You may not understand what ‘encoding’ I means.

In Windows, it is easy to dump the newly allocated memory by take two snapshots of the process memory space. I dumped the ‘cache’ data for main.js, it is about 115 MB. The data includes the data that represents the source text.

Then all scope names could be found by extract the strings start with 'source.js ', its about 49811 scope names in total.

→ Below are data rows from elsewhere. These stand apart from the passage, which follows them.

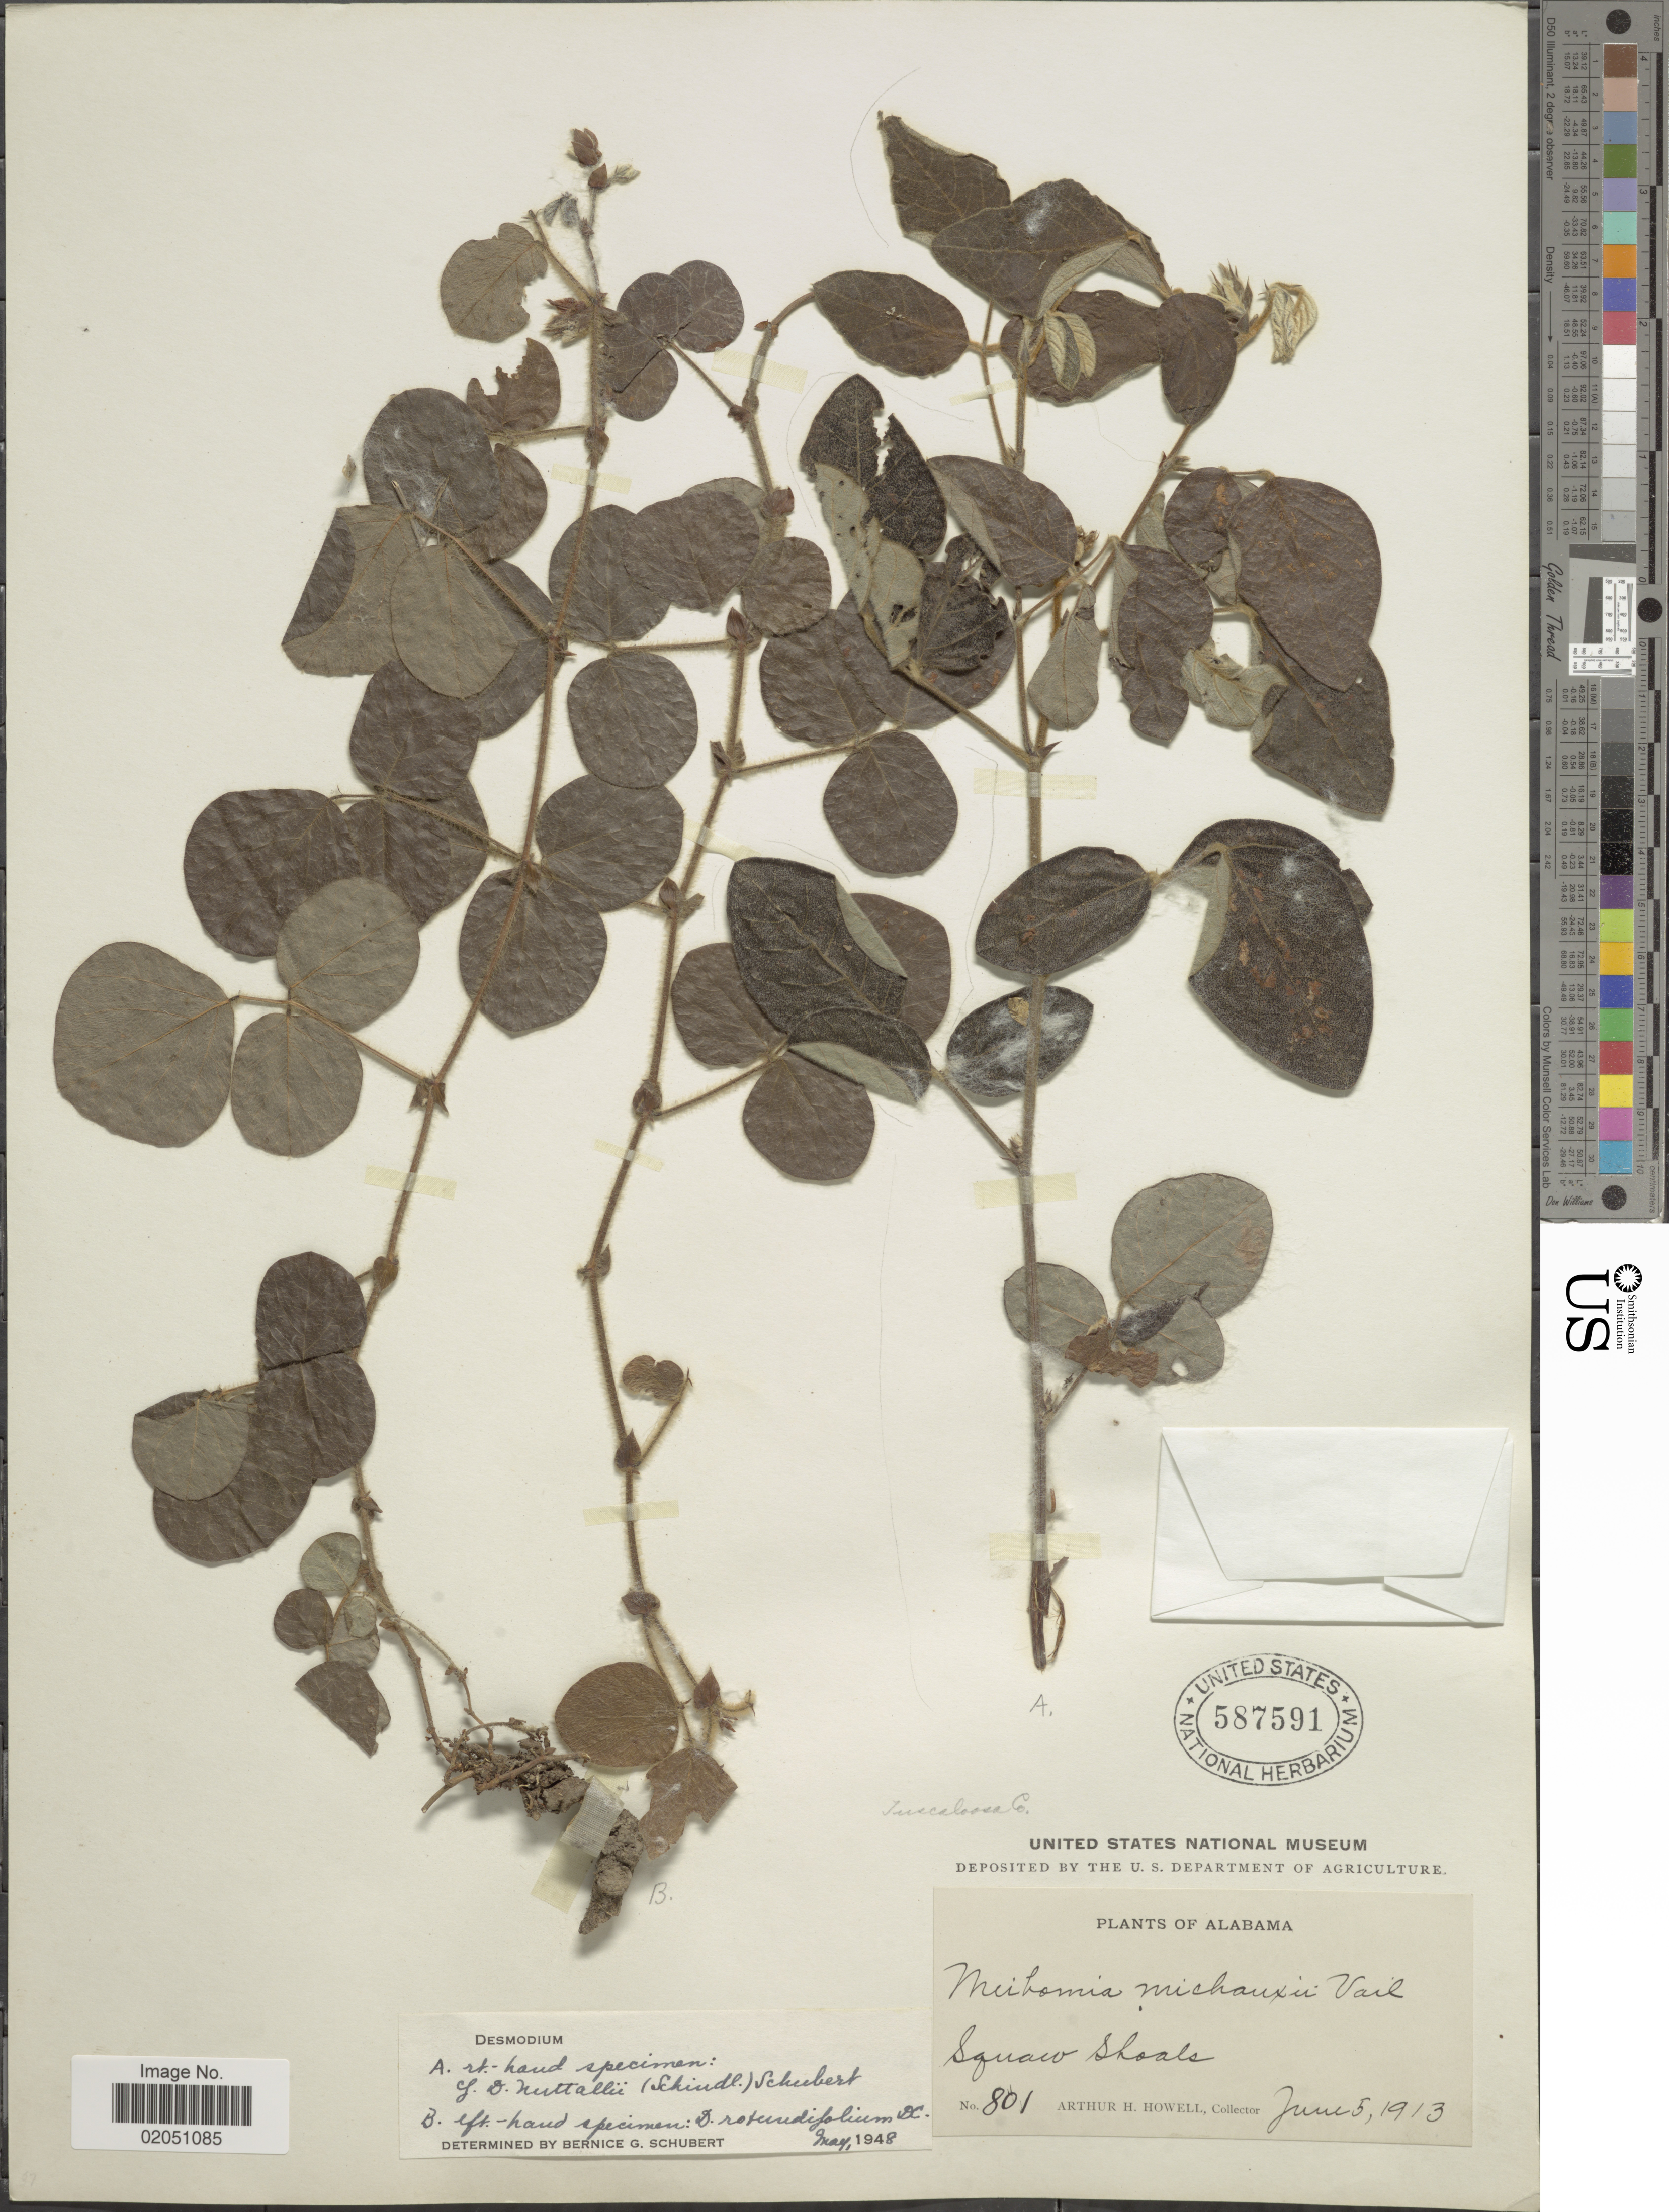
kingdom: Plantae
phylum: Tracheophyta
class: Magnoliopsida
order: Fabales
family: Fabaceae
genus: Desmodium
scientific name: Desmodium nuttallii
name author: (Schindl.) B.G. Schub.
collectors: A. Howell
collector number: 801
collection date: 1913-06-05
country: United States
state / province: Alabama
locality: Squaw Shoals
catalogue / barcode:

source.js meta.group.js meta.function.js meta.block.js meta.group.js meta.function.js meta.block.js meta.function.js meta.block.js meta.function-call.arguments.js meta.group.js meta.function-call.arguments.js meta.group.js
source.js meta.group.js meta.function.js meta.block.js meta.group.js meta.mapping.js meta.group.js meta.function.js meta.block.js meta.function.js meta.block.js meta.function.js meta.block.js meta.conditional.js meta.block.js meta.conditional.js meta.brackets.js punctuation.section.brackets.end.js
… (49809 more)

All such strings sum up to ~17 MB (17,817,024 bytes includes ‘\0’ for each name).
We can tokenize the scope names (when parsing the .sublime-syntax file), and make a token table: 0=source.js, 1=meta.group.js; there are 160 such tokens;
so a single byte is enough to represent a token, this will reduce the all the strings to ~1MB from 17MB, saving 16MB from the cache data (115MB).

Also the scope names are used to match some contexts (e.g., coloring, keybindings, bracket matching, indentation rules), it is fast to compose a literal scope name from the tokenized representation. The scope matching also need to tokenize the full name (at least it have to determine the boundry of tokens), so it will help if we have already tokenized them.

This is just a simple thought based on the observation outside of internal implementation.
And surely you engine team can make more practical optimizations, such as structure optimizations.